● **PASSAGE**
The other possibility, I think Mike Solana mentioned this, is that now that Greta Thunberg is a Palestinian supporter, Hamas supporter, whichever way you want to go on that. So she's off the board as if it never mattered. You have to wonder why would Greta go from this is the biggest problem in the world to another problem that of course you know is dire and drastic and it's a huge tragedy but it's also just a tiny little part of the world. How do you go from climate change will kill us all, billions of people, to well, now I'm only going to pay attention to this little tiny little tiny piece of the world. So it kind of makes it look like she's just sort of into causes and not so much into worrying about climate change. It makes it look like she didn't mean it. I can't read her mind. But when you change from the biggest problem in the whole globe to a little tiny problem in one part of the world, it's hard to take you seriously what you said about the big problem. You'd still be working on it.

Somebody else said in the comments that climate change was always a luxury belief in Europe, but Europe is having financial problems. So is it really the biggest problem in the world if the first thing you do when you have financial problems is you stop paying for it? That doesn't really match the biggest problem in the world, does it? It kind of puts a lie to it. It's like, wait a minute. As soon as money gets tight, that's the first thing that gets unfunded. The biggest problem in the world. Now, I realize there's a timing difference, but even so, it feels like not being taken seriously.

● **EXPLORE THE MATERIAL**
**1.** Please copy the climate change commentary word for word, between "Somebody else said" and "being taken seriously.", inclusive.
**2.** Write what comes next in the climate change commentary, starting right after its final sentence.

● **EXCERPTED RECORDS**
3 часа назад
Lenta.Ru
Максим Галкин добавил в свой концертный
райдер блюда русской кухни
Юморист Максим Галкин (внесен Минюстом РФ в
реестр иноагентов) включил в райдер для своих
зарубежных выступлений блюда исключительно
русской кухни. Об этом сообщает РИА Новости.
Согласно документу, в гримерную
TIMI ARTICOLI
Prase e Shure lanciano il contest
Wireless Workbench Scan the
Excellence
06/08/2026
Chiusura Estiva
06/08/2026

● **ANSWERS TO THE PROBLEMS**
**1.**
Somebody else said in the comments that climate change was always a luxury belief in Europe, but Europe is having financial problems. So is it really the biggest problem in the world if the first thing you do when you have financial problems is you stop paying for it? That doesn't really match the biggest problem in the world, does it? It kind of puts a lie to it. It's like, wait a minute. As soon as money gets tight, that's the first thing that gets unfunded. The biggest problem in the world. Now, I realize there's a timing difference, but even so, it feels like not being taken seriously.

**2.**
And then I'm going to give you the Scott take on this. My take is that the reason it's no longer a hysteria, climate change, is that the data has been so not cooperating now for several years. And we just don't have the signs that they promised us. Has it not been how many years have we been told that the water level is going up and it didn't? This year again the number of named storms is down instead of up. The number of lives lost to climate disasters down. So pretty much everything from the coral has recovered. The ice, it's a little unknown, but it doesn't look like it's melting as fast as they said. And let me summarize that for you. All data is fake. The entire climate change thing was based on data, right? Do you think any of that data was real? I didn't. I never believed that they could measure the temperature of the Earth well enough to know how it's changing from year to year. No. No. In the real world, that's not something humans can do. It's just too hard. No, we don't have like a new technology. We've got a bunch of thermometers that we put in different places around the Earth. Yeah, they're in structures, but of course there are heat islands and you know they replace them and sometimes they guess what it would have been if it used to be there but it isn't. I mean it's just a mess. So climate change I'm not expecting to make a big comeback but I could be wrong.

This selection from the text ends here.